§ **PAGE EXCERPT**:
*****

In general, there are two ways to pass the resource requirements or other job properties to the queue manager:
- They can be specified on the command line of the
- Or they can be put in the job script on lines that start with
#PBS(so-called in-PBS directives). Each line can contain one or more command line options written in exactly the same way as on the command line of qsub. These lines have to come at the top of the job script, before any command (but after the line telling the shell that this is a bash script).
And of course both strategies can be mixed at will: Some options can be put in the job script, while others are specified on the command line. This can be very useful, e.g., if you run a number of related jobs from different directories using the same script. The few things that have to change can then be specified at the command line. The options given at the command line always overrule those in the job script in case of conflict.
Resources are specified using the -l command line argument.
Walltime is specified through the option
-l walltime=HH:MM:SS with
HH:MM:SS the walltime that you expect to need for the job. (The format
DD:HH:MM:SS can also be used when the waltime exceeds 1 day, and
MM:SS or simply
SS are also viable options for very short jobs).
To specify a run time of 30 hours, 25 minutes and 5 seconds, you'd use
$ qsub -l walltime=30:25:05 myjob.pbs
on the command line or the line
#PBS -l walltime=30:25:05
in the job script (or alternative
If you omit this option, the queue manager will not complain but use a default value (one hour on most clusters).

*****

§ **GIVEN DATA**:
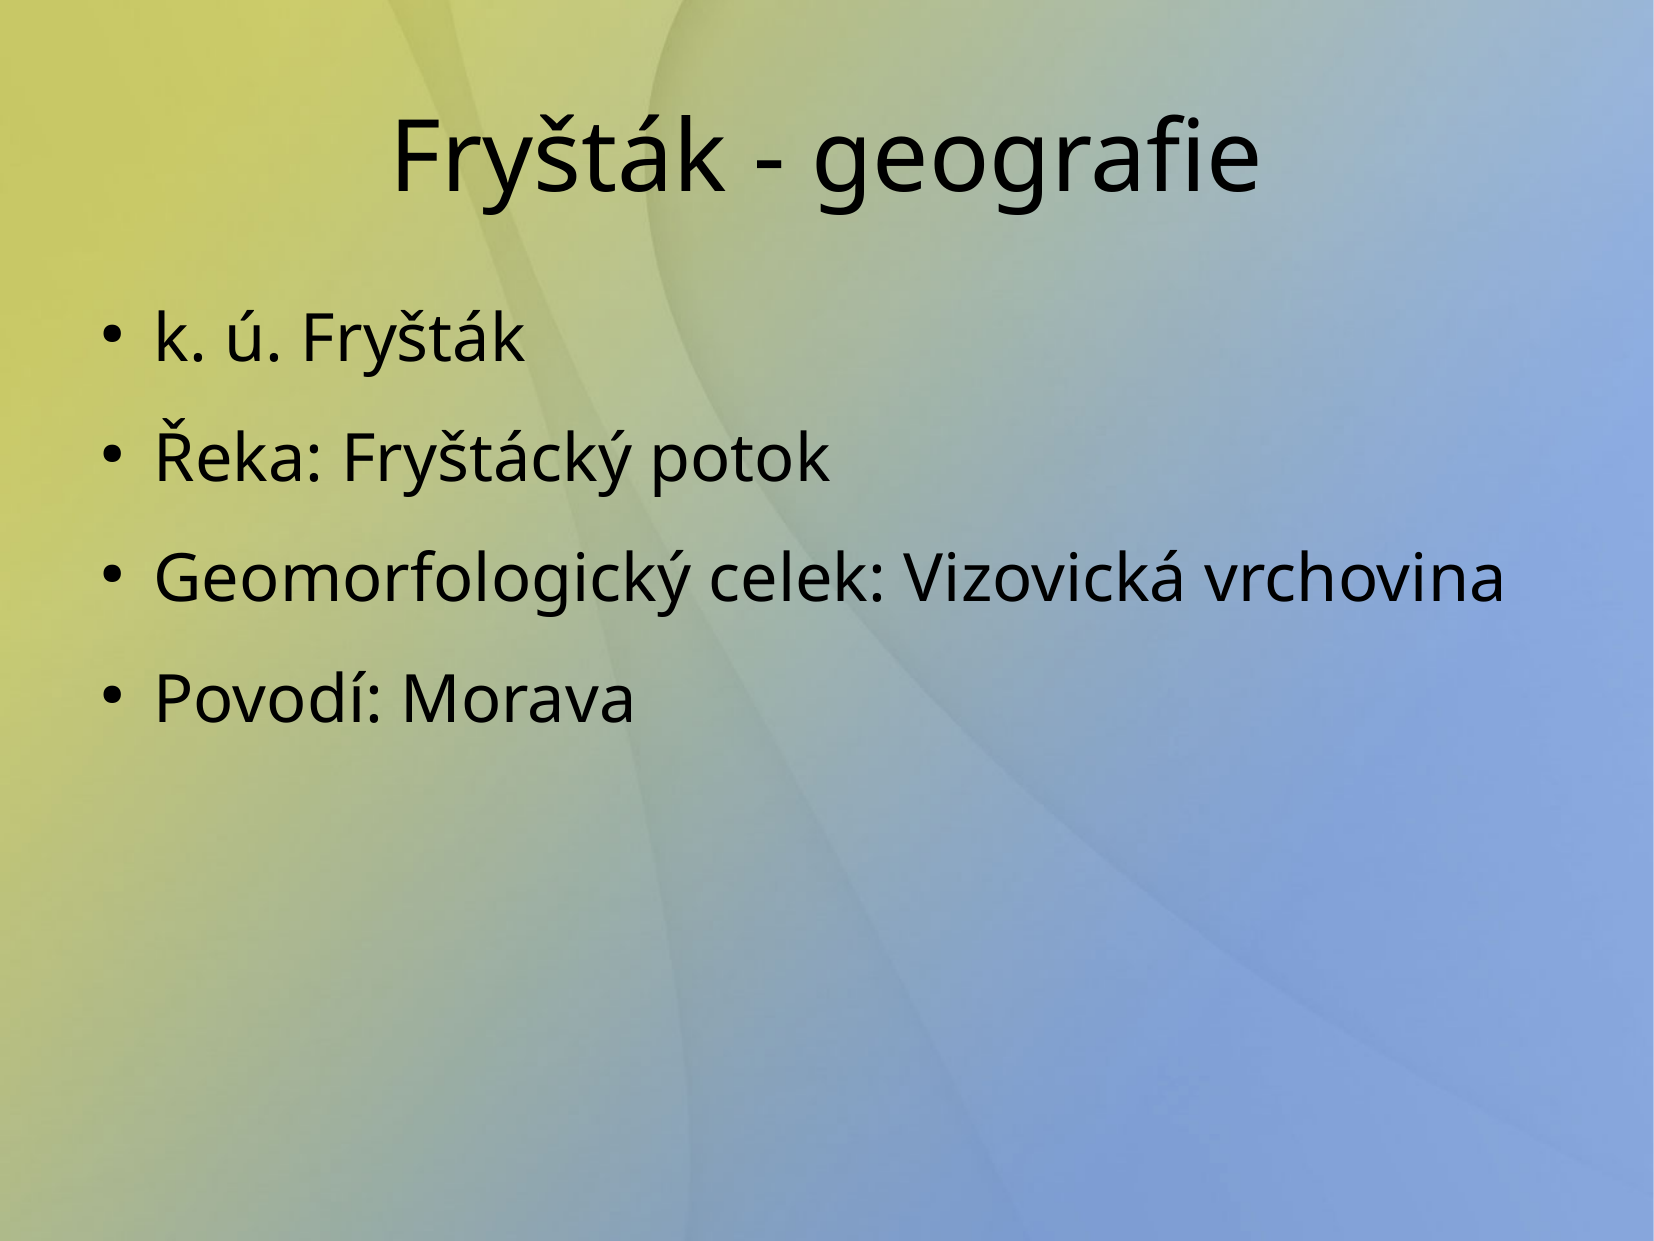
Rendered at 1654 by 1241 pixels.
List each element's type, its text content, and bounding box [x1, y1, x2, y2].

*****

§ **TASKS TO PERFORM**:
**a)** Name every walltime format that the page on queue job options says can be used.
**b)** Carry on the page on queue job options from its final sentence.
The listing above was taken from a different source than the page on queue job options.

§ **TASK-BY-TASK OUTPUTS**:
**a)** HH:MM:SS, DD:HH:MM:SS, MM:SS, SS

**b)**
It is important that you do an effort to estimate the wall clock time that your job will need properly. If your job exceeds the specified wall time, it will be killed, but this is not an invitation to simply specify the longest wall time possible (the limit differs from cluster to cluster). To make sure that the cluster cannot be monopolized by one or a few users, many of our clusters have a stricter limit on the number of long-running jobs than on the number of jobs with a shorter wall time. And several clusters will also allow short jobs to pass longer jobs in the queue if the scheduler finds a gap (based on the estimated end time of the running jobs) that is short enough to run that job before it has enough resources to start a large higher-priority parallel job. This process is called backfilling.
The maximum allowed wall time for a job is cluster-dependent. Since these policies can change over time (as do other properties from clusters), we bundle these on one page per cluster in the "Available hardware" section.
Single- and multi-node jobs: Cores and memory
The following options can be used to specify the number of cores, amount of RAM and virtual memory needed for the job:
-l nodes=<nodenum>:ppn=<cores per node>: This indicates that the node needs <nodenum> jobs with <cores per node> virtual cores per node. Depending on the settings for the particular system, this will be physical cores or hyperthreads on a physical core.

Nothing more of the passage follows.